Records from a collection

____________

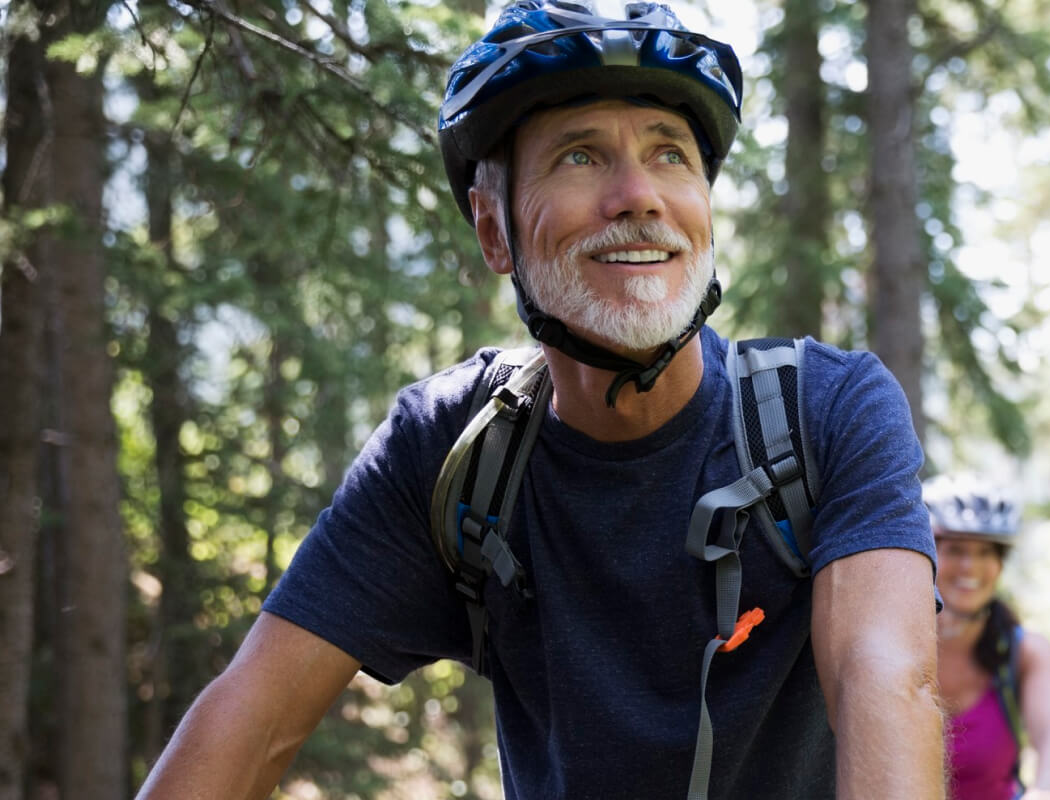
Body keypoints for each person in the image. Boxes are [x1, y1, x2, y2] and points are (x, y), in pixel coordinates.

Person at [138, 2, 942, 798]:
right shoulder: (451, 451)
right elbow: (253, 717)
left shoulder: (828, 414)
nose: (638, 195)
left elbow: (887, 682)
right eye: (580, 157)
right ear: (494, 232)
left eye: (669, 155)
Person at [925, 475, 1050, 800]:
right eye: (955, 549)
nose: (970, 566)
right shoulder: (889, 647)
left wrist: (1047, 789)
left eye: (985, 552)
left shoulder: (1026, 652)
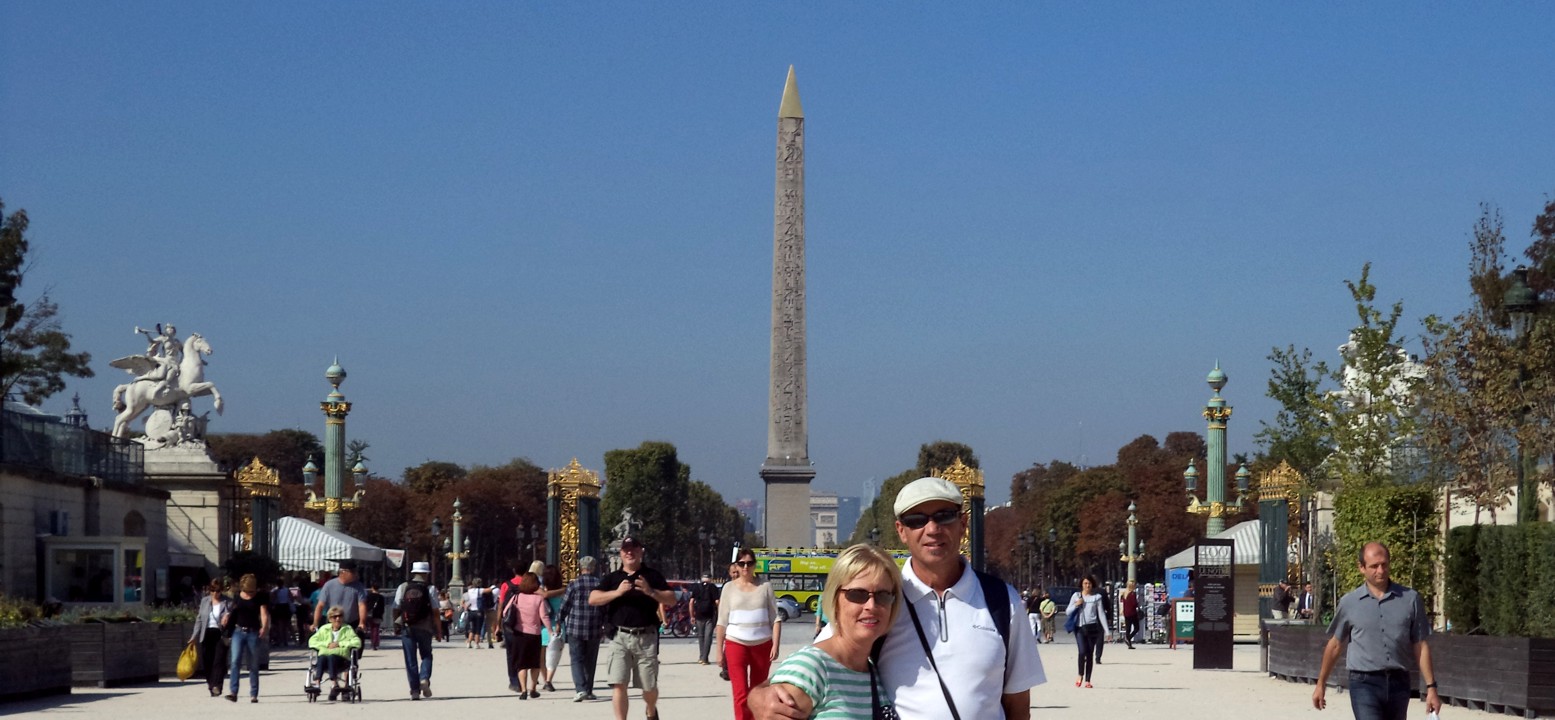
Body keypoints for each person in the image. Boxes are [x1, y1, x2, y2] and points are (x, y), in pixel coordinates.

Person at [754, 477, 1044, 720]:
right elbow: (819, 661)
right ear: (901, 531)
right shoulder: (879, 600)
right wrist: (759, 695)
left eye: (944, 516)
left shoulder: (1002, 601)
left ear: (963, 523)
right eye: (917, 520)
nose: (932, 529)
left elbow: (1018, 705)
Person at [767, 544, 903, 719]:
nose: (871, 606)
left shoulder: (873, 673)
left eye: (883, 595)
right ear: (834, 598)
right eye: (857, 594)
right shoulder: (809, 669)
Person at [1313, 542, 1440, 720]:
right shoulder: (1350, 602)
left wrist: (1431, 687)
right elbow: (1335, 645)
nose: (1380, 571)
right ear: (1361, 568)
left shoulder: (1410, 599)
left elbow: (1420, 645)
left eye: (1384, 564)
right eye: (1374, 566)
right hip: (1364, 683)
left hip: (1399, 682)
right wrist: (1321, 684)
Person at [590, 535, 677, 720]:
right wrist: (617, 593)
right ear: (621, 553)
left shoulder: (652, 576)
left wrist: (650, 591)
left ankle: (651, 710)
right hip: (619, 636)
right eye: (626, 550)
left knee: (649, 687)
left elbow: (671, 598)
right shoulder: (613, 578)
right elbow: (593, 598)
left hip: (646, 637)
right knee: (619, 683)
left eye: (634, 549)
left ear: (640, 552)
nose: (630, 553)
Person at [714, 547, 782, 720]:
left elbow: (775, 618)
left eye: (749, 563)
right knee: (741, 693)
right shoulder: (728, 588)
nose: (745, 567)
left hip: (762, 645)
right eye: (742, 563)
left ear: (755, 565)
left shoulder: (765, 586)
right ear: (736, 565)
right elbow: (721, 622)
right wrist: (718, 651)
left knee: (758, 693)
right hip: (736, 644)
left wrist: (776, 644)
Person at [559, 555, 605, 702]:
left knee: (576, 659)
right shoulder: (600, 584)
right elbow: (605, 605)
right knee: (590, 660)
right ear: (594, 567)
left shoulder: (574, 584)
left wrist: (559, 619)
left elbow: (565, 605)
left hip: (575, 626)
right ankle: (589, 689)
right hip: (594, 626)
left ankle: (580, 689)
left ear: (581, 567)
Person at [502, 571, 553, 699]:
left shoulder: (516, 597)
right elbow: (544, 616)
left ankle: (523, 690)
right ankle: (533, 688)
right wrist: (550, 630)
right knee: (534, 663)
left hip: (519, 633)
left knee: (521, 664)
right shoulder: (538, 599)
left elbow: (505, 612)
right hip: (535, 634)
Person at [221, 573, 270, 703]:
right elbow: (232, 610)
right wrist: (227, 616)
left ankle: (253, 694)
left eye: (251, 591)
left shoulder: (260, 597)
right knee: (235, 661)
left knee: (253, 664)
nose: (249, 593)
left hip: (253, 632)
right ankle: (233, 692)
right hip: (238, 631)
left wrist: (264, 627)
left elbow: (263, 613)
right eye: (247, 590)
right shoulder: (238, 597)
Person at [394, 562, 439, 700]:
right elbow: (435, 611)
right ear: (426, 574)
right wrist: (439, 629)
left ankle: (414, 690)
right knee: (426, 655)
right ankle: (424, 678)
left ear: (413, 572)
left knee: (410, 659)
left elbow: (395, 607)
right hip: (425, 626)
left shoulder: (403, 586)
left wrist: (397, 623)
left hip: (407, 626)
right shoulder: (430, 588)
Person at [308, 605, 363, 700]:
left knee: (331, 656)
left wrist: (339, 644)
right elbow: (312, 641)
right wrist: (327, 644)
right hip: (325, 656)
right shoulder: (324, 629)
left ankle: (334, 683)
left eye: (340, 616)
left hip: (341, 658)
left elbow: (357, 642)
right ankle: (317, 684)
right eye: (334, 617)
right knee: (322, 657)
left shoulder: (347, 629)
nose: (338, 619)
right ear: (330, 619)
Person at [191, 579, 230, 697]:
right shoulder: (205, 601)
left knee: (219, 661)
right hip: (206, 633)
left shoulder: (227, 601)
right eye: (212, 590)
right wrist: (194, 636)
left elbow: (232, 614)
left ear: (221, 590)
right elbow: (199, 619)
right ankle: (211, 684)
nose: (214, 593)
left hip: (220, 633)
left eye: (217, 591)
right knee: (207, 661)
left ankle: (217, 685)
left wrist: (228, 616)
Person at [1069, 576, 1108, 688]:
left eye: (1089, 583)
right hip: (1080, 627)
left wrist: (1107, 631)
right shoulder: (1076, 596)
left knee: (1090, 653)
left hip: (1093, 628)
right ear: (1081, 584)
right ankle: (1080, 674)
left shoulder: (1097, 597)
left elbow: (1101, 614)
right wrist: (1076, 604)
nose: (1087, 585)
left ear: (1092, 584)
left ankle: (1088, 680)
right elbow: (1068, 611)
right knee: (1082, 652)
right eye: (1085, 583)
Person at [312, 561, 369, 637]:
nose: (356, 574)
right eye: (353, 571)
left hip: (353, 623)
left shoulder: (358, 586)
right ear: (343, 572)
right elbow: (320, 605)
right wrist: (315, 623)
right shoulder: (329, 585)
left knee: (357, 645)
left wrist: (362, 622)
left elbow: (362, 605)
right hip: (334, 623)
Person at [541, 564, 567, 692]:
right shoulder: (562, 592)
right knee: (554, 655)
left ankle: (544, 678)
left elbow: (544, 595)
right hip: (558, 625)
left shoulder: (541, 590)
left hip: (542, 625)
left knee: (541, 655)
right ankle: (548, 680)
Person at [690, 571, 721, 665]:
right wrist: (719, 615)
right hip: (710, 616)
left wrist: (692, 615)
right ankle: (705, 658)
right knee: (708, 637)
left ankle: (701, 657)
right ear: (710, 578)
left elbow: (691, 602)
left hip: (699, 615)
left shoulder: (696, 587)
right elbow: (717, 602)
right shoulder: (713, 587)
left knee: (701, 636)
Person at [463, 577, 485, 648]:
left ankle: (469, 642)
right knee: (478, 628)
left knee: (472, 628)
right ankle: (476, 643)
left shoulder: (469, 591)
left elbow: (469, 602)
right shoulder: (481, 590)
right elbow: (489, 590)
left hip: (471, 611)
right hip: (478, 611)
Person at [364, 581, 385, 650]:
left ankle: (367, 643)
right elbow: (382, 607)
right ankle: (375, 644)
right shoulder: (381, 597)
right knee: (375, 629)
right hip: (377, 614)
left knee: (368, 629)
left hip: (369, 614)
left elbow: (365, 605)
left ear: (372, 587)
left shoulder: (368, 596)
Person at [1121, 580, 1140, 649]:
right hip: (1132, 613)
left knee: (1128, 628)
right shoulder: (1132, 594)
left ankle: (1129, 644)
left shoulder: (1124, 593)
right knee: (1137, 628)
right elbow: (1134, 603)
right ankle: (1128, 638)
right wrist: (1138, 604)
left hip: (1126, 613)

____________

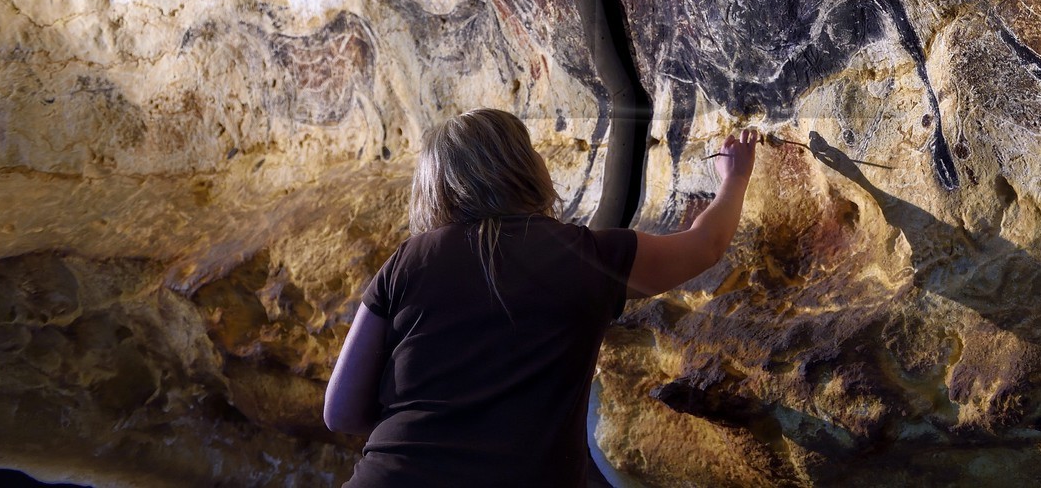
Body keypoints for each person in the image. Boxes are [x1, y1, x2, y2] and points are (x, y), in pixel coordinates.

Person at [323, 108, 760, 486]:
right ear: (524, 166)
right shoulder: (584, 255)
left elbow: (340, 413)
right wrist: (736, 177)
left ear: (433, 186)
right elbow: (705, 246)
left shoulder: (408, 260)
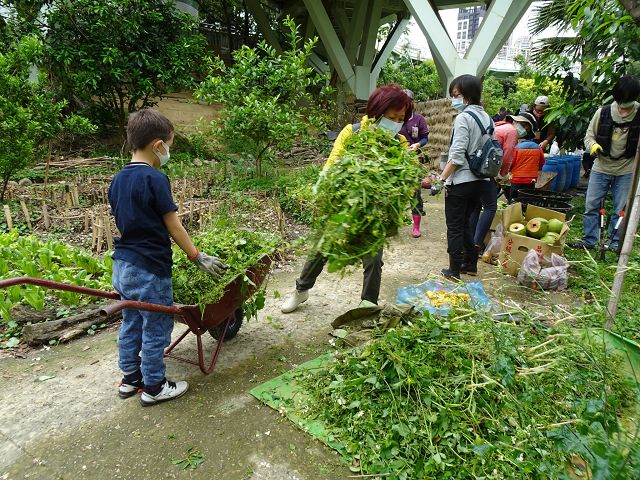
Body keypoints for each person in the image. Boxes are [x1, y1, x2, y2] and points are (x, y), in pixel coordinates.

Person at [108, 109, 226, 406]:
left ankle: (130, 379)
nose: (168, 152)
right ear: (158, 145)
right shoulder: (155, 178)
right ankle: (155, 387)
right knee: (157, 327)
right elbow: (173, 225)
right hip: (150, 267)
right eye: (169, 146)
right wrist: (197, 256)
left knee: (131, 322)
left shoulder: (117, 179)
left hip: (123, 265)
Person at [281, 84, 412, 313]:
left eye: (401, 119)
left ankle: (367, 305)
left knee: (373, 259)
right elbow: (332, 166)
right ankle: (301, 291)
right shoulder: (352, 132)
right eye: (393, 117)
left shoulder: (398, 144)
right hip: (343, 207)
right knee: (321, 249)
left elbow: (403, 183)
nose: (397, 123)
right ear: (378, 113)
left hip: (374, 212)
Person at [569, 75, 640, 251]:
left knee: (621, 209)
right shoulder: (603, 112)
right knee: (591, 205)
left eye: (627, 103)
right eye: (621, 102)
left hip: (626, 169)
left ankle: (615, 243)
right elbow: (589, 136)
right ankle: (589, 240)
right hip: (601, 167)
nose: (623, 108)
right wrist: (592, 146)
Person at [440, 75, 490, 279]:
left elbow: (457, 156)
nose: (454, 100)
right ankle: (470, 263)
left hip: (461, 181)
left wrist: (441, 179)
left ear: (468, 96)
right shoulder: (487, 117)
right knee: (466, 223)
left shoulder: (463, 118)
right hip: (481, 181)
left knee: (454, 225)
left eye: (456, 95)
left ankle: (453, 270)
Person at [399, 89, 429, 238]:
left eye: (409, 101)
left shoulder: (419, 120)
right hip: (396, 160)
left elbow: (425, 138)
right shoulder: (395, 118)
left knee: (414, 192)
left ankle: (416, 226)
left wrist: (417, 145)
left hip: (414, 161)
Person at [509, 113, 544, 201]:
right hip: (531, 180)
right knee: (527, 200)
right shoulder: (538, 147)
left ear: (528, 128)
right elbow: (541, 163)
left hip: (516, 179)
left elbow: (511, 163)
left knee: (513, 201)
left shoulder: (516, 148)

____________

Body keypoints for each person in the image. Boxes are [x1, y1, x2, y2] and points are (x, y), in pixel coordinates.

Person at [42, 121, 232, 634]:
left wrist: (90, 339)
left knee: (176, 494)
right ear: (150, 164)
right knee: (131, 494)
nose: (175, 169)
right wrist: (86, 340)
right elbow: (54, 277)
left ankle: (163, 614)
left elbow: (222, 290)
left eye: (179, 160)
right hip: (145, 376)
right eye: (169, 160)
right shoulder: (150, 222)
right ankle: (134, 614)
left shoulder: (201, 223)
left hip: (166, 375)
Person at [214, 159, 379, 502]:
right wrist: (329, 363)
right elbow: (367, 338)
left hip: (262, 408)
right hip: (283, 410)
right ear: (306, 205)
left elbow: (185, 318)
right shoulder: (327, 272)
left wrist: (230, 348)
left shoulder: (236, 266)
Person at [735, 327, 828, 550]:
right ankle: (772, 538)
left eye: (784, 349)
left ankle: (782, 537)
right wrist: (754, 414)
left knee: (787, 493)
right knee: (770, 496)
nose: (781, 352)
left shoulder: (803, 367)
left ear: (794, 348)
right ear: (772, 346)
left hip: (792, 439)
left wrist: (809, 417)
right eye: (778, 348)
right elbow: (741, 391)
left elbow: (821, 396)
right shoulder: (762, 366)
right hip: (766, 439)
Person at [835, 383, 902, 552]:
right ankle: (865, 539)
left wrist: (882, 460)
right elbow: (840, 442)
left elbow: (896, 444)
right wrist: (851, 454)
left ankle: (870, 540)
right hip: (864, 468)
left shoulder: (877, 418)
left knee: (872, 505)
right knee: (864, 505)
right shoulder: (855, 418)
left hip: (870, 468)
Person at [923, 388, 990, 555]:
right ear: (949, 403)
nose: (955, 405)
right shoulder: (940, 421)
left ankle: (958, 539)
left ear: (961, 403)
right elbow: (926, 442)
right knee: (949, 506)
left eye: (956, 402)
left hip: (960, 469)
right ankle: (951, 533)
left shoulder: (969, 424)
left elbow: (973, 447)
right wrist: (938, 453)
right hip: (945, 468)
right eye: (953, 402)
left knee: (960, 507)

____________

• HOW TO COMPLETE THIS TASK
Above are records; repeat only the lines starting at the line with "left ear: (640, 552)" and ending at the line with "right knee: (590, 660)", exactly as they appear, both included.

• YOUR RESPONSE
left ear: (640, 552)
nose: (630, 553)
Person at [714, 547, 782, 720]:
left elbow: (775, 618)
left eye: (749, 563)
right knee: (741, 693)
right shoulder: (728, 588)
nose: (745, 567)
left hip: (762, 645)
right eye: (742, 563)
left ear: (755, 565)
left shoulder: (765, 586)
right ear: (736, 565)
right elbow: (721, 622)
right wrist: (718, 651)
left knee: (758, 693)
right hip: (736, 644)
left wrist: (776, 644)
Person at [559, 555, 605, 702]:
left knee: (576, 659)
right shoulder: (600, 584)
right elbow: (605, 605)
right knee: (590, 660)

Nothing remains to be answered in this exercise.